It starts out simply. One day, you're scrolling through
the Naval Criminal Investigative Service database, identifying a perp's
body when an alert flashes red on your monitor. "INTRUSION DETECTED,"
it screams. You're getting hacked and there's only one solution: Call
your bumbling partner over and have him join you at the keyboard. The
two of you frantically bang out rapid-fire key sequences as random
program windows flash onscreen. The hacker's getting further and further
into the system. Your partner's never seen code like this before and
his usual tricks to combat it aren't working. That's when the display
goes dead and your silver fox of a boss saves the day by pulling the
power plug of your workstation.
That is how the entertainment industry wants you
to think hacking works. But, like most Hollywood fantasies, it couldn't
be further from the truth. Ubisoft (the studio responsible for Tom Clancy's Splinter Cell and Prince of Persia: The Sands of Time) knows this and for its upcoming cross-platform release, Watch Dogs, the company went to great lengths to ensure its game world didn't fall into those same tropes. Watch Dogs focuses on mega-hacker Aiden Pearce as he manipulates a Chicago run by the CenTral Operating System (CTOS)

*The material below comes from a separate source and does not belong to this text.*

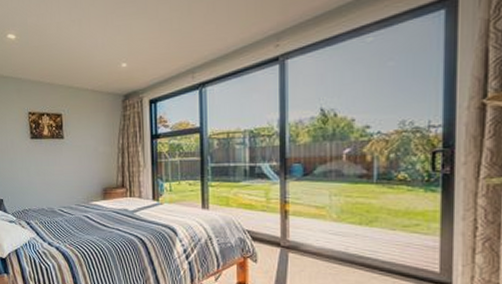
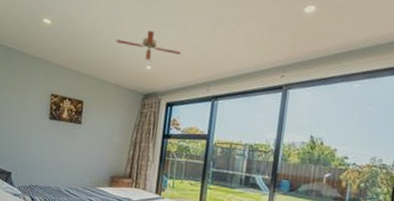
ceiling fan: none [85,24,157,58] -> present [116,31,181,62]

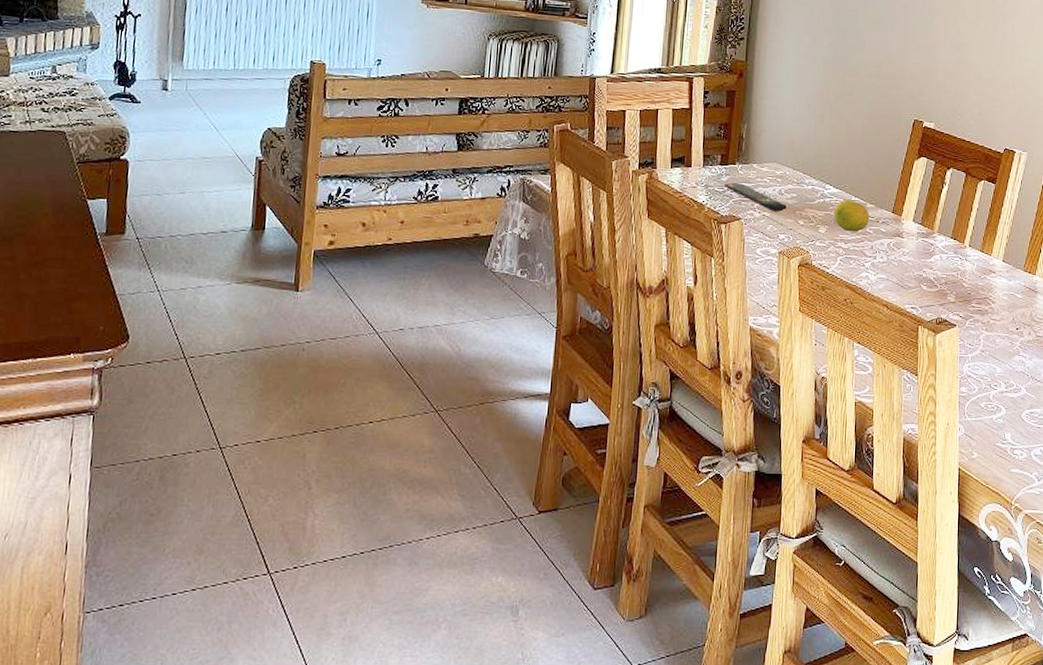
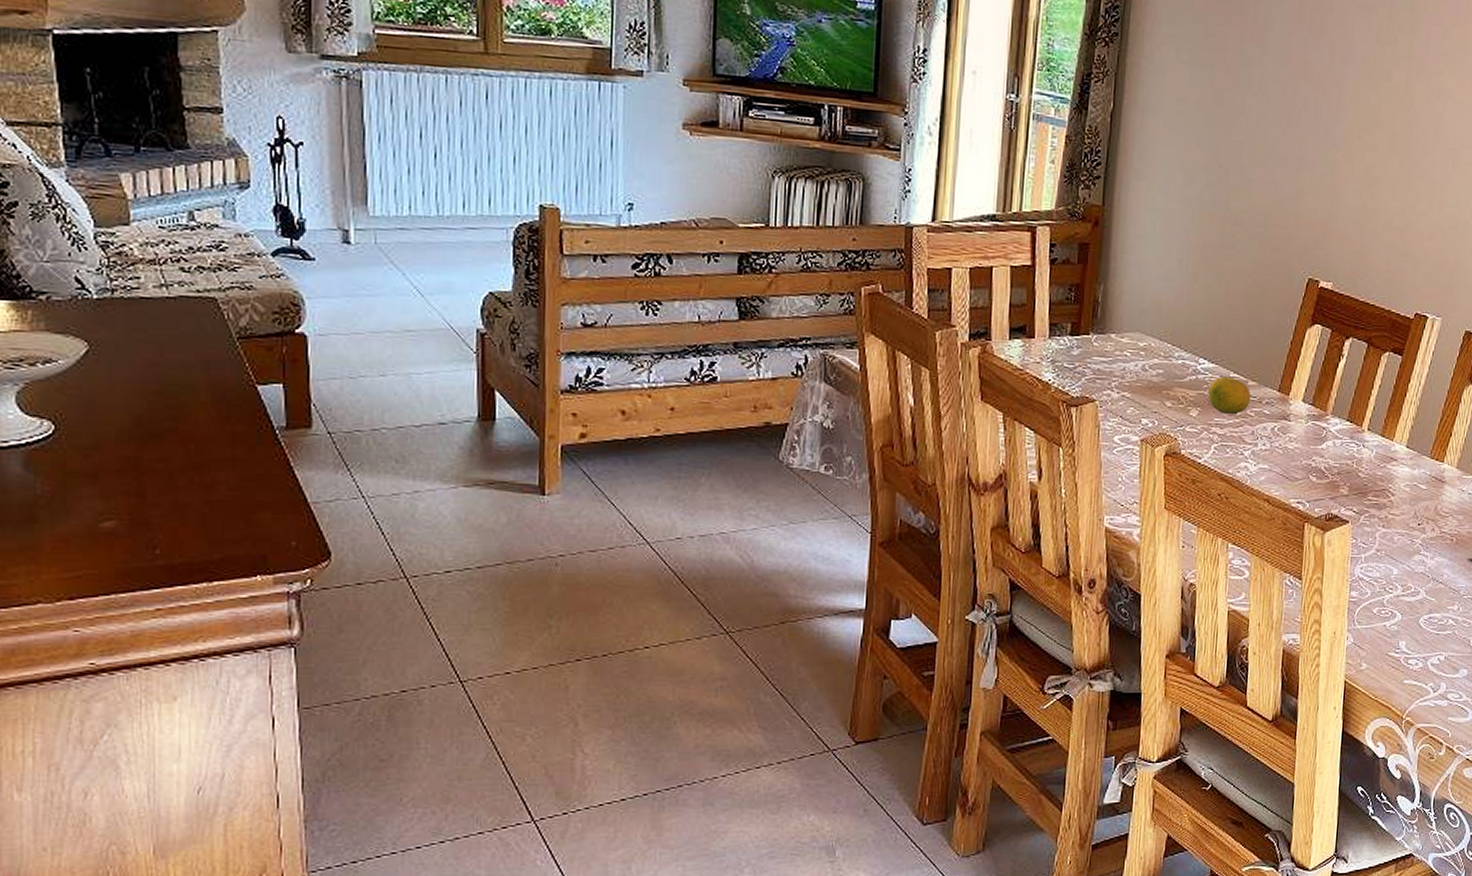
remote control: present [725,182,787,212] -> none [1076,356,1151,392]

using only the smartphone in his hand. This CTOS controls everything
from the simulated Windy City's traffic lights and ubiquitous
surveillance cameras, to the drawbridges that cross the Chicago River.
It's a fictitious, near-future vision of connected urban life, but still
Ubisoft wanted it to hew as closely to hacking reality as possible.
The development team's reasoning for this was simple: "We're trying to be relevant," Watch Dogs Content
Manager Thomas Geffroyd told me. "We felt that by understanding how
negatively this culture has been portrayed, we could try to present the
public with a more positive and accurate view of hacking and hackers."